### Task description
Find every line below with the string "uuid" and pick it out.

### The data
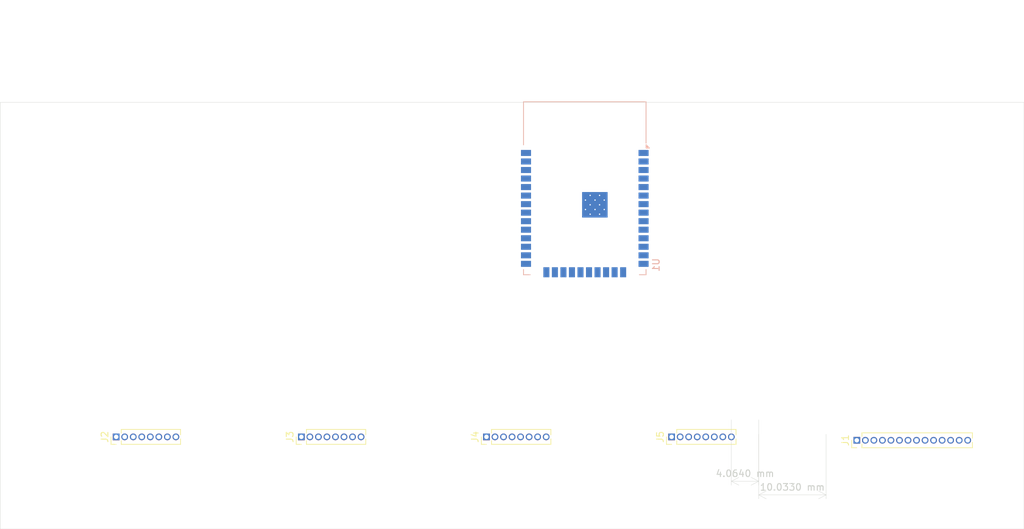
<source format=kicad_pcb>
(kicad_pcb
	(version 20240108)
	(generator "pcbnew")
	(generator_version "8.0")
	(general
		(thickness 1.6)
		(legacy_teardrops no)
	)
	(paper "A4")
	(layers
		(0 "F.Cu" signal)
		(31 "B.Cu" signal)
		(32 "B.Adhes" user "B.Adhesive")
		(33 "F.Adhes" user "F.Adhesive")
		(34 "B.Paste" user)
		(35 "F.Paste" user)
		(36 "B.SilkS" user "B.Silkscreen")
		(37 "F.SilkS" user "F.Silkscreen")
		(38 "B.Mask" user)
		(39 "F.Mask" user)
		(40 "Dwgs.User" user "User.Drawings")
		(41 "Cmts.User" user "User.Comments")
		(42 "Eco1.User" user "User.Eco1")
		(43 "Eco2.User" user "User.Eco2")
		(44 "Edge.Cuts" user)
		(45 "Margin" user)
		(46 "B.CrtYd" user "B.Courtyard")
		(47 "F.CrtYd" user "F.Courtyard")
		(48 "B.Fab" user)
		(49 "F.Fab" user)
		(50 "User.1" user)
		(51 "User.2" user)
		(52 "User.3" user)
		(53 "User.4" user)
		(54 "User.5" user)
		(55 "User.6" user)
		(56 "User.7" user)
		(57 "User.8" user)
		(58 "User.9" user)
	)
	(setup
		(pad_to_mask_clearance 0)
		(allow_soldermask_bridges_in_footprints no)
		(pcbplotparams
			(layerselection 0x00010fc_ffffffff)
			(plot_on_all_layers_selection 0x0000000_00000000)
			(disableapertmacros no)
			(usegerberextensions no)
			(usegerberattributes yes)
			(usegerberadvancedattributes yes)
			(creategerberjobfile yes)
			(dashed_line_dash_ratio 12.000000)
			(dashed_line_gap_ratio 3.000000)
			(svgprecision 4)
			(plotframeref no)
			(viasonmask no)
			(mode 1)
			(useauxorigin no)
			(hpglpennumber 1)
			(hpglpenspeed 20)
			(hpglpendiameter 15.000000)
			(pdf_front_fp_property_popups yes)
			(pdf_back_fp_property_popups yes)
			(dxfpolygonmode yes)
			(dxfimperialunits yes)
			(dxfusepcbnewfont yes)
			(psnegative no)
			(psa4output no)
			(plotreference yes)
			(plotvalue yes)
			(plotfptext yes)
			(plotinvisibletext no)
			(sketchpadsonfab no)
			(subtractmaskfromsilk no)
			(outputformat 1)
			(mirror no)
			(drillshape 1)
			(scaleselection 1)
			(outputdirectory "")
		)
	)
	(net 0 "")
	(net 1 "/NC")
	(net 2 "/GND")
	(net 3 "/IOVCC")
	(net 4 "/LED-")
	(net 5 "/LED+")
	(net 6 "/A0")
	(net 7 "/NC.")
	(net 8 "/{slash}RES")
	(net 9 "/VCC")
	(net 10 "/LEDA")
	(net 11 "/VDD")
	(net 12 "/RS")
	(net 13 "/RESET")
	(net 14 "Net-(U1-GND-Pad1)")
	(net 15 "unconnected-(U1-IO5-Pad29)")
	(net 16 "unconnected-(U1-IO4-Pad26)")
	(net 17 "unconnected-(U1-SENSOR_VN-Pad5)")
	(net 18 "unconnected-(U1-NC-Pad32)")
	(net 19 "unconnected-(U1-IO32-Pad8)")
	(net 20 "unconnected-(U1-IO22-Pad36)")
	(net 21 "unconnected-(U1-RXD0{slash}IO3-Pad34)")
	(net 22 "unconnected-(U1-IO33-Pad9)")
	(net 23 "unconnected-(U1-NC-Pad21)")
	(net 24 "unconnected-(U1-NC-Pad22)")
	(net 25 "unconnected-(U1-IO34-Pad6)")
	(net 26 "unconnected-(U1-NC-Pad19)")
	(net 27 "unconnected-(U1-TXD0{slash}IO1-Pad35)")
	(net 28 "unconnected-(U1-IO35-Pad7)")
	(net 29 "unconnected-(U1-IO27-Pad12)")
	(net 30 "unconnected-(U1-EN-Pad3)")
	(net 31 "unconnected-(U1-IO25-Pad10)")
	(net 32 "unconnected-(U1-NC-Pad18)")
	(net 33 "unconnected-(U1-IO0-Pad25)")
	(net 34 "unconnected-(U1-NC-Pad20)")
	(net 35 "unconnected-(U1-NC-Pad17)")
	(net 36 "unconnected-(U1-SENSOR_VP-Pad4)")
	(net 37 "unconnected-(U1-IO21-Pad33)")
	(net 38 "unconnected-(U1-IO26-Pad11)")
	(net 39 "unconnected-(U1-VDD-Pad2)")
	(net 40 "/CS_4")
	(net 41 "/SCLK")
	(net 42 "/MOSI")
	(net 43 "/SCLk")
	(net 44 "/CS_0")
	(net 45 "/CS_1")
	(net 46 "/CS_2")
	(net 47 "/CS_3")
	(net 48 "/MISO")
	(net 49 "/DC")
	(net 50 "/{slash}RESET")
	(footprint "Connector_PinHeader_1.27mm:PinHeader_1x08_P1.27mm_Vertical" (layer "F.Cu") (at 110.485 125.984 90))
	(footprint "Connector_PinHeader_1.27mm:PinHeader_1x14_P1.27mm_Vertical" (layer "F.Cu") (at 165.613 126.487 90))
	(footprint "Connector_PinHeader_1.27mm:PinHeader_1x08_P1.27mm_Vertical" (layer "F.Cu") (at 82.931 125.984 90))
	(footprint "Connector_PinHeader_1.27mm:PinHeader_1x08_P1.27mm_Vertical" (layer "F.Cu") (at 138.049 125.984 90))
	(footprint "Connector_PinHeader_1.27mm:PinHeader_1x08_P1.27mm_Vertical" (layer "F.Cu") (at 55.367 125.984 90))
	(footprint "RF_Module:ESP32-WROOM-32D" (layer "B.Cu") (at 125.122 91.967 180))
	(gr_rect
		(start 38.1 76.2)
		(end 190.5 139.7)
		(stroke
			(width 0.05)
			(type default)
		)
		(fill none)
		(layer "Edge.Cuts")
		(uuid "a914315c-4817-48a6-9248-b107737e5403")
	)
	(gr_rect
		(start 133.477 124.46)
		(end 151.003 129.54)
		(stroke
			(width 0.1)
			(type default)
		)
		(fill none)
		(layer "F.Fab")
		(uuid "23dd143b-d52d-4033-b65f-391de0784ede")
	)
	(gr_rect
		(start 78.359 124.46)
		(end 95.885 129.54)
		(stroke
			(width 0.1)
			(type default)
		)
		(fill none)
		(layer "F.Fab")
		(uuid "2be336eb-da1e-4c36-86c9-496ec77219f5")
	)
	(gr_rect
		(start 105.918 124.46)
		(end 123.444 129.54)
		(stroke
			(width 0.1)
			(type default)
		)
		(fill none)
		(layer "F.Fab")
		(uuid "99466a97-6a12-4465-86a7-9960a037ab44")
	)
	(gr_rect
		(start 50.8 124.46)
		(end 68.326 129.54)
		(stroke
			(width 0.1)
			(type default)
		)
		(fill none)
		(layer "F.Fab")
		(uuid "fa443188-2bb5-4da8-8a01-3f5f09c13458")
	)
	(dimension
		(type aligned)
		(layer "Edge.Cuts")
		(uuid "a13452ef-2e63-4936-9975-fd88d4fae0d9")
		(pts
			(xy 161.036 125.095) (xy 151.003 125.095)
		)
		(height -9.525)
		(gr_text "10.0330 mm"
			(at 156.0195 133.47 0)
			(layer "Edge.Cuts")
			(uuid "a13452ef-2e63-4936-9975-fd88d4fae0d9")
			(effects
				(font
					(size 1 1)
					(thickness 0.15)
				)
			)
		)
		(format
			(prefix "")
			(suffix "")
			(units 3)
			(units_format 1)
			(precision 4)
		)
		(style
			(thickness 0.05)
			(arrow_length 1.27)
			(text_position_mode 0)
			(extension_height 0.58642)
			(extension_offset 0.5) keep_text_aligned)
	)
	(dimension
		(type aligned)
		(layer "Edge.Cuts")
		(uuid "f83d060e-0fcd-453c-a284-1b4ec45f4fdd")
		(pts
			(xy 146.939 122.936) (xy 151.003 122.936)
		)
		(height 9.652)
		(gr_text "4.0640 mm"
			(at 148.971 131.438 0)
			(layer "Edge.Cuts")
			(uuid "f83d060e-0fcd-453c-a284-1b4ec45f4fdd")
			(effects
				(font
					(size 1 1)
					(thickness 0.15)
				)
			)
		)
		(format
			(prefix "")
			(suffix "")
			(units 3)
			(units_format 1)
			(precision 4)
		)
		(style
			(thickness 0.05)
			(arrow_length 1.27)
			(text_position_mode 0)
			(extension_height 0.58642)
			(extension_offset 0.5) keep_text_aligned)
	)
)
</source>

### Solution for this task
		(uuid "a914315c-4817-48a6-9248-b107737e5403")
		(uuid "23dd143b-d52d-4033-b65f-391de0784ede")
		(uuid "2be336eb-da1e-4c36-86c9-496ec77219f5")
		(uuid "99466a97-6a12-4465-86a7-9960a037ab44")
		(uuid "fa443188-2bb5-4da8-8a01-3f5f09c13458")
		(uuid "a13452ef-2e63-4936-9975-fd88d4fae0d9")
			(uuid "a13452ef-2e63-4936-9975-fd88d4fae0d9")
		(uuid "f83d060e-0fcd-453c-a284-1b4ec45f4fdd")
			(uuid "f83d060e-0fcd-453c-a284-1b4ec45f4fdd")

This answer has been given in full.